§ **Task objective**
The entries below should be repeated exactly, with no pictures carried over.
==================================================
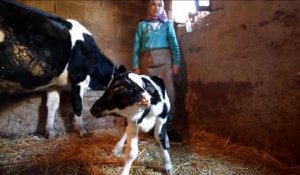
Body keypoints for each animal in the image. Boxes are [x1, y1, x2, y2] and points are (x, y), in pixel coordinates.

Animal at [0, 0, 123, 138]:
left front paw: (51, 131)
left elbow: (52, 106)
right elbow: (78, 105)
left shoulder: (54, 83)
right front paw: (82, 130)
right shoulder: (79, 76)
==================================================
§ **Result below**
Body keypoints for each animal in the image. Boxes are [x1, y1, x2, y2] and points are (x, y), in pixel coordinates.

Animal at [0, 0, 123, 138]:
left front paw: (51, 131)
left elbow: (52, 106)
right elbow: (78, 105)
left shoulder: (54, 83)
right front paw: (82, 130)
right shoulder: (79, 76)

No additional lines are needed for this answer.